● **What needs to be done**
Write down the whole listing below again without changing a word.

● **Materials provided**
⁂

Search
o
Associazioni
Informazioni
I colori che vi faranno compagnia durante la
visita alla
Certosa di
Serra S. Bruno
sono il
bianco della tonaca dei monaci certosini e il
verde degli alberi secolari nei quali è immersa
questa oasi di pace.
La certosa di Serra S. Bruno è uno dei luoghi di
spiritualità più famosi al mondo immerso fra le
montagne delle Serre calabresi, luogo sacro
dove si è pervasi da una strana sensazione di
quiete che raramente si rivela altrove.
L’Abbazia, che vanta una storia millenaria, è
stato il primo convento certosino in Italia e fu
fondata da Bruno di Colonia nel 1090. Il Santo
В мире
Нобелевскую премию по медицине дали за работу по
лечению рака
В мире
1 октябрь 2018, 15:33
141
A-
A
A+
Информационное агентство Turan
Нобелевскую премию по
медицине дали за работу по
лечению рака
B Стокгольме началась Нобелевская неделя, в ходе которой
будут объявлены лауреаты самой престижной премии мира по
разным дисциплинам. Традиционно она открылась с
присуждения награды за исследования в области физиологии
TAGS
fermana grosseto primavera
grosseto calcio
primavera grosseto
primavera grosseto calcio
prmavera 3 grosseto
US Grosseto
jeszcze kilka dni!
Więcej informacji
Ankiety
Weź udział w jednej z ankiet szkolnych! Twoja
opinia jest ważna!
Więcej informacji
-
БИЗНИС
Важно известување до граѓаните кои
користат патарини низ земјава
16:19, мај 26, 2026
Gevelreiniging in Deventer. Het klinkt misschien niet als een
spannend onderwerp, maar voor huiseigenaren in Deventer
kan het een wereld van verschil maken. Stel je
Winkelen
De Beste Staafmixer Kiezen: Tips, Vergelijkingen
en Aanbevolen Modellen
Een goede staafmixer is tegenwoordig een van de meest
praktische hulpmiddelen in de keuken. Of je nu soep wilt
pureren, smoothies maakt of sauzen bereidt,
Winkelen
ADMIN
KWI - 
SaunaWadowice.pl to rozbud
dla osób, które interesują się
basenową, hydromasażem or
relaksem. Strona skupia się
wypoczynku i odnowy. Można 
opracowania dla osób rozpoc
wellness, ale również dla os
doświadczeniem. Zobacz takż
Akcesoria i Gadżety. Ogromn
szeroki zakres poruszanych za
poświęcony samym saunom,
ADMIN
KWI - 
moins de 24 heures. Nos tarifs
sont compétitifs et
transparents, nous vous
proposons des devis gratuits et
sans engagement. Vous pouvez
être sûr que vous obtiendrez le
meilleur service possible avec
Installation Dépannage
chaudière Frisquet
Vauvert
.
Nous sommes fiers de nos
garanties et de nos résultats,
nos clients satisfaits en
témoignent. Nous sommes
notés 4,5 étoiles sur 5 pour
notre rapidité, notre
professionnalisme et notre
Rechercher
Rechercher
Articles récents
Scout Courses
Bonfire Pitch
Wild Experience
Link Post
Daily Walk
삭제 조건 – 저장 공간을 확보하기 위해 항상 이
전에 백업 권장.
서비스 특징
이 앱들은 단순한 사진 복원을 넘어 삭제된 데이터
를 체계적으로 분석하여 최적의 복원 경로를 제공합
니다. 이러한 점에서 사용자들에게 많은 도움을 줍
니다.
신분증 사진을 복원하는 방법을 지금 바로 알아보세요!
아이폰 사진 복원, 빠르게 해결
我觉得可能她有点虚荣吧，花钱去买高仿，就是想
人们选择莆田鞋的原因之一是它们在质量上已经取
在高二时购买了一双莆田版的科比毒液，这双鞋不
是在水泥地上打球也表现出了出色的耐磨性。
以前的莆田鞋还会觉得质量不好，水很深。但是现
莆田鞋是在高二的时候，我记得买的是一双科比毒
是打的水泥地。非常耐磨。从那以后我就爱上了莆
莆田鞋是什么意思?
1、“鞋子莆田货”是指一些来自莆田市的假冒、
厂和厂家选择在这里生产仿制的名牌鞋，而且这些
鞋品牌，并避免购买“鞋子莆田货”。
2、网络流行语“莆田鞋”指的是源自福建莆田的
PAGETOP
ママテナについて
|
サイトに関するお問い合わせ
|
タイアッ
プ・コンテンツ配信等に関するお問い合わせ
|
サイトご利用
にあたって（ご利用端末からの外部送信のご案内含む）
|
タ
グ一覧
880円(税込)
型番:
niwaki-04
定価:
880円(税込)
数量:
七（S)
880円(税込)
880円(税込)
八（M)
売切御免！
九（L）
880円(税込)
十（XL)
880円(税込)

⁂

● **Result for this exercise**
Search
o
Associazioni
Informazioni
I colori che vi faranno compagnia durante la
visita alla
Certosa di
Serra S. Bruno
sono il
bianco della tonaca dei monaci certosini e il
verde degli alberi secolari nei quali è immersa
questa oasi di pace.
La certosa di Serra S. Bruno è uno dei luoghi di
spiritualità più famosi al mondo immerso fra le
montagne delle Serre calabresi, luogo sacro
dove si è pervasi da una strana sensazione di
quiete che raramente si rivela altrove.
L’Abbazia, che vanta una storia millenaria, è
stato il primo convento certosino in Italia e fu
fondata da Bruno di Colonia nel 1090. Il Santo
В мире
Нобелевскую премию по медицине дали за работу по
лечению рака
В мире
1 октябрь 2018, 15:33
141
A-
A
A+
Информационное агентство Turan
Нобелевскую премию по
медицине дали за работу по
лечению рака
B Стокгольме началась Нобелевская неделя, в ходе которой
будут объявлены лауреаты самой престижной премии мира по
разным дисциплинам. Традиционно она открылась с
присуждения награды за исследования в области физиологии
TAGS
fermana grosseto primavera
grosseto calcio
primavera grosseto
primavera grosseto calcio
prmavera 3 grosseto
US Grosseto
jeszcze kilka dni!
Więcej informacji
Ankiety
Weź udział w jednej z ankiet szkolnych! Twoja
opinia jest ważna!
Więcej informacji
-
БИЗНИС
Важно известување до граѓаните кои
користат патарини низ земјава
16:19, мај 26, 2026
Gevelreiniging in Deventer. Het klinkt misschien niet als een
spannend onderwerp, maar voor huiseigenaren in Deventer
kan het een wereld van verschil maken. Stel je
Winkelen
De Beste Staafmixer Kiezen: Tips, Vergelijkingen
en Aanbevolen Modellen
Een goede staafmixer is tegenwoordig een van de meest
praktische hulpmiddelen in de keuken. Of je nu soep wilt
pureren, smoothies maakt of sauzen bereidt,
Winkelen
ADMIN
KWI - 
SaunaWadowice.pl to rozbud
dla osób, które interesują się
basenową, hydromasażem or
relaksem. Strona skupia się
wypoczynku i odnowy. Można 
opracowania dla osób rozpoc
wellness, ale również dla os
doświadczeniem. Zobacz takż
Akcesoria i Gadżety. Ogromn
szeroki zakres poruszanych za
poświęcony samym saunom,
ADMIN
KWI - 
moins de 24 heures. Nos tarifs
sont compétitifs et
transparents, nous vous
proposons des devis gratuits et
sans engagement. Vous pouvez
être sûr que vous obtiendrez le
meilleur service possible avec
Installation Dépannage
chaudière Frisquet
Vauvert
.
Nous sommes fiers de nos
garanties et de nos résultats,
nos clients satisfaits en
témoignent. Nous sommes
notés 4,5 étoiles sur 5 pour
notre rapidité, notre
professionnalisme et notre
Rechercher
Rechercher
Articles récents
Scout Courses
Bonfire Pitch
Wild Experience
Link Post
Daily Walk
삭제 조건 – 저장 공간을 확보하기 위해 항상 이
전에 백업 권장.
서비스 특징
이 앱들은 단순한 사진 복원을 넘어 삭제된 데이터
를 체계적으로 분석하여 최적의 복원 경로를 제공합
니다. 이러한 점에서 사용자들에게 많은 도움을 줍
니다.
신분증 사진을 복원하는 방법을 지금 바로 알아보세요!
아이폰 사진 복원, 빠르게 해결
我觉得可能她有点虚荣吧，花钱去买高仿，就是想
人们选择莆田鞋的原因之一是它们在质量上已经取
在高二时购买了一双莆田版的科比毒液，这双鞋不
是在水泥地上打球也表现出了出色的耐磨性。
以前的莆田鞋还会觉得质量不好，水很深。但是现
莆田鞋是在高二的时候，我记得买的是一双科比毒
是打的水泥地。非常耐磨。从那以后我就爱上了莆
莆田鞋是什么意思?
1、“鞋子莆田货”是指一些来自莆田市的假冒、
厂和厂家选择在这里生产仿制的名牌鞋，而且这些
鞋品牌，并避免购买“鞋子莆田货”。
2、网络流行语“莆田鞋”指的是源自福建莆田的
PAGETOP
ママテナについて
|
サイトに関するお問い合わせ
|
タイアッ
プ・コンテンツ配信等に関するお問い合わせ
|
サイトご利用
にあたって（ご利用端末からの外部送信のご案内含む）
|
タ
グ一覧
880円(税込)
型番:
niwaki-04
定価:
880円(税込)
数量:
七（S)
880円(税込)
880円(税込)
八（M)
売切御免！
九（L）
880円(税込)
十（XL)
880円(税込)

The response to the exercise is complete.